一つ、王立工科大学、特にシュタイン准教授の門下生。
二つ、陸軍の技術開発部。
三つ、魔導士管理機構を含むオブザーバー。
四つ、出資者たち――だが、彼らに怪物を御せるだけの技術を持っているとは思えないので、却下してもよいだろう。
「では、暴走が人為的に引き起こされたとして、先生はどなたが犯人だとお考えですか?」
あくまでも可能性という話だ――と前置きした上で、シドはメモ書きをたどった。
「シュタイン兄妹を筆頭に、王立工科大学の面々に怪物を暴走させる理由はない。学生は卒業がかかってるし、研究者はとにかく成果を欲しがってるはずだ。暴走だの自爆だのをわざわざ仕込んで、窮地に陥る真似をする理由がねーだろ」
「軍もそのあたりの事情は同じじゃないかい? 技術も、お金も、人も出してるだろ?」
内覧会当日の関係者の振る舞いを、シドは思い浮かべてみる。
シュタイン兄妹、特に兄の方は、共同研究者である軍の人間にずいぶん辛辣な物言いをしていたし、怪物の実戦投入で意見の相違もあるようだった。それぞれの思惑があるのは仕方ないとは言え、シュタイン兄妹と軍の関係は、もしかしたら盤石とは程遠かったのかもしれない。
「怪物の研究が頓挫したとしても、軍が受けるダメージはまだ軽いほうだ。予算を食いつぶして冷や飯食わされる奴は出るだろうけど、組織が立ち行かなくなるってことはない」
「でも、ヴィクトール先生とマリア先生は、そうもいかないってことですか」
「プロジェクトがそのまま飯のタネになるからな。怪物をいざお披露目する段で一番失敗したくないのは、まちがいなくあの兄妹の一派だ。その仮定に立つと、軍が事故の仕込みをしたってほうが、まだ話が通る気がする」
わかんないね、と黒猫がため息混じりに吐き捨てる。彼女がもし人間だったら、髪をくしゃくしゃとかきむしっていたことだろう。
「いくら軍でも、そんなにあっさり成果を捨てるかね?」
さすがにそこまではやらないのではという疑いがないわけではない。だが、イスパニア軍、特に陸軍は保守的な体質だ。実績のある、いわゆる枯れた技術を重んじるきらいがある。

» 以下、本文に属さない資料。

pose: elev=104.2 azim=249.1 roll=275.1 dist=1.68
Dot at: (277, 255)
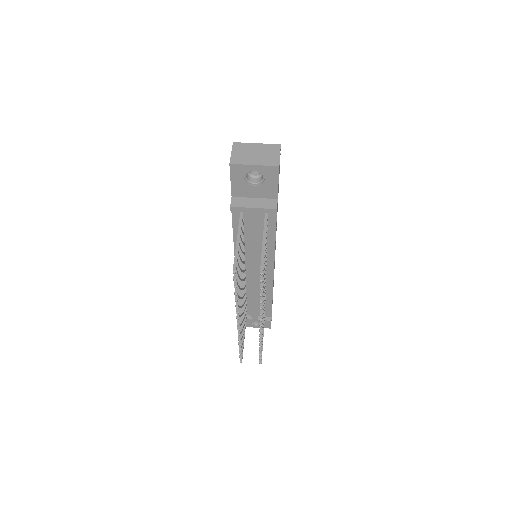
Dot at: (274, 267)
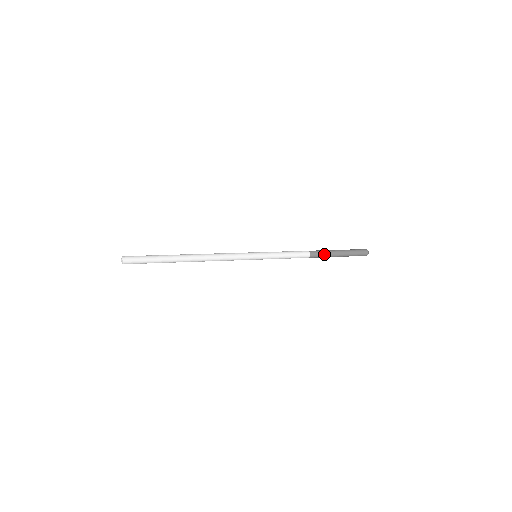
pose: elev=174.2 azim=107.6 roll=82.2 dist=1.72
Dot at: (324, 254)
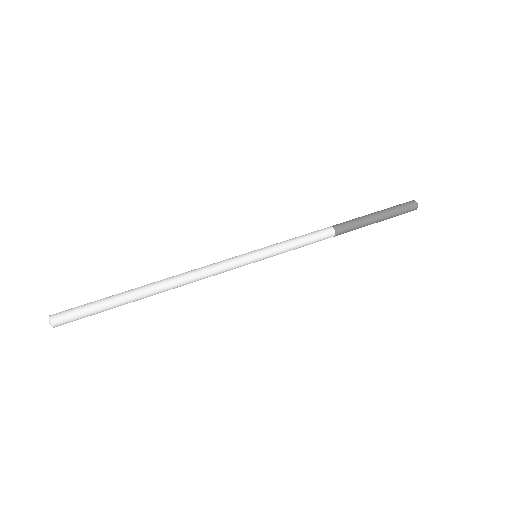
Dot at: (355, 229)
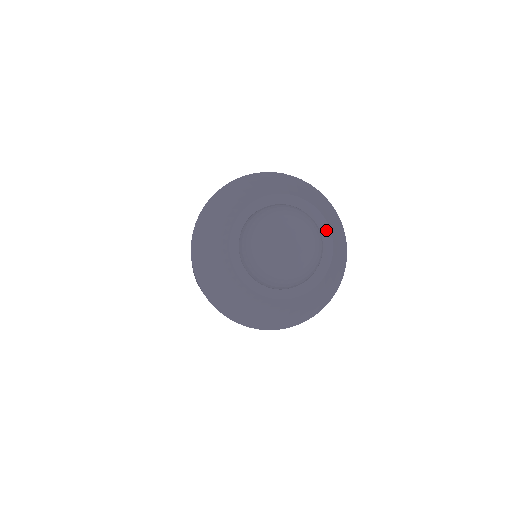
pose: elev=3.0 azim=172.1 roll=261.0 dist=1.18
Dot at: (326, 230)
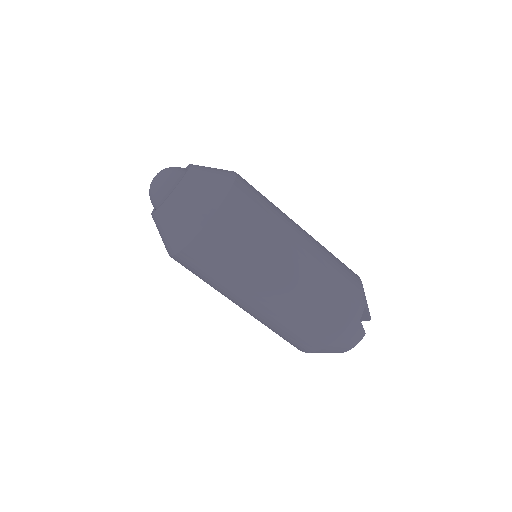
Dot at: (188, 170)
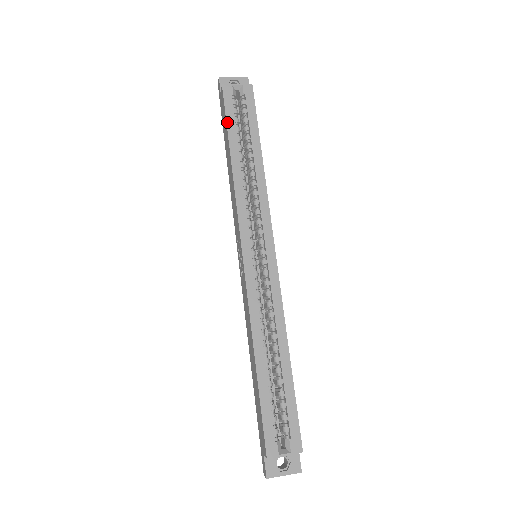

高性能だが不安要素がのこり、その解決に時間を要する新兵器と、旧式だが信頼性の高い旧兵器を並べたら後者を取るような連中だ。新兵器開発の予算が膨れ上がり、実戦投入や量産の目処が立たないとなれば、切り捨ての判断をしても不思議ではない。
「軍がやったってのが、一番説明はしやすいと思う。遮断器に仕掛けをするにしても、制御装置に仕掛けをするにしても、一番やりやすい位置にいる」
そうは言ったものの、シド自身、そんなにわかりやすい問題ではないという疑念から逃れられていない。
彼の頭の片隅にあるのは、魔導士管理機構の介入だ。 ただのオブザーバーに過ぎない立場の彼らは、わざわざ暴走した怪物の鎮圧に動かなければいけない立場ではない。それにもかかわらず、ガーファンクル卿は事態が急変するや否や動き出し、自ら前線に立ってシドに命令を下し、敵に一撃を見舞ってみせた。
――あの振る舞いはやりすぎじゃねーのか?
怪物の制圧に動く前に、卿は確かに中佐に声をかけ、非常事態の対応について許可を得ていたようだった。良くも悪くも、イスパニアの陸軍は面子を重んじる組織。非常事態に魔導士ごときの手は借りないと突っぱねるか、少なくとも一悶着か二悶着あってもおかしくないはずのところ、申し出をすんなりと受け入れている。事前に話が通っていない限り、あんなにスムーズに事は運ぶまい。
「先生、どうかなさいました?」
「こりゃあれだ、なんか思いついたときの顔だね。ちょっとほっといたほうがいいかもしれない。CC、しばらく表に出てようか?」
「……いや、別に構わねーよ」
シドはどこか心あらずと言った顔だ。弟子と使い魔の存在を認識してはいるけれど、意識してはいない様子。半分覚醒、半分夢の中といった面持ちで、壁に幾重にも貼られたメモ書きを前に、再度考えを巡らせる。
――管理機構が一枚噛んでいても不思議ではない、か?
彼らが介入しているとしたら、軍と裏で繋がりがないと不可能だ。先程の面子の件もそうだし、いくら怪物が魔力で動いているといっても、その実態は工学的ノウハウの塊、門外漢の人間である管理機構に扱えるシロモノではない。
――そもそも動機はあるのか?
魔導士と魔法を管理・監督し、今回の事件では一介のオブザーバーでしかない管理機構。彼らが積極的に怪物と関連する魔力運用技術を潰しにかかる理由があるか否か、シドは自らに問いかけてみるのだが――正直なところ、思い当たる節しかない。
魔導士管理機構は軍に輪をかけて旧い体質だ。個人単位で見ればともかく、組織全体の風潮として、ヴィクトールやマリアのように魔導士でない者が作り上げた魔法技術を受け入れる土壌は皆無といってよい。
特に年配で、管理機構の中枢にいるような古株ほど、「魔導士=選ばれし者」という認識が強い傾向にはある。魔法を管理する側としては、魔法が末代まで特別な技術のままであり続け、その使い手は選ばれしものであってほしい、と考えても不思議ではない。怪物に使用されている技術の普及は、魔法の使い手が増えることと同義。それに伴って魔法絡みの事件がいっそう増える、という心配はわからないでもない。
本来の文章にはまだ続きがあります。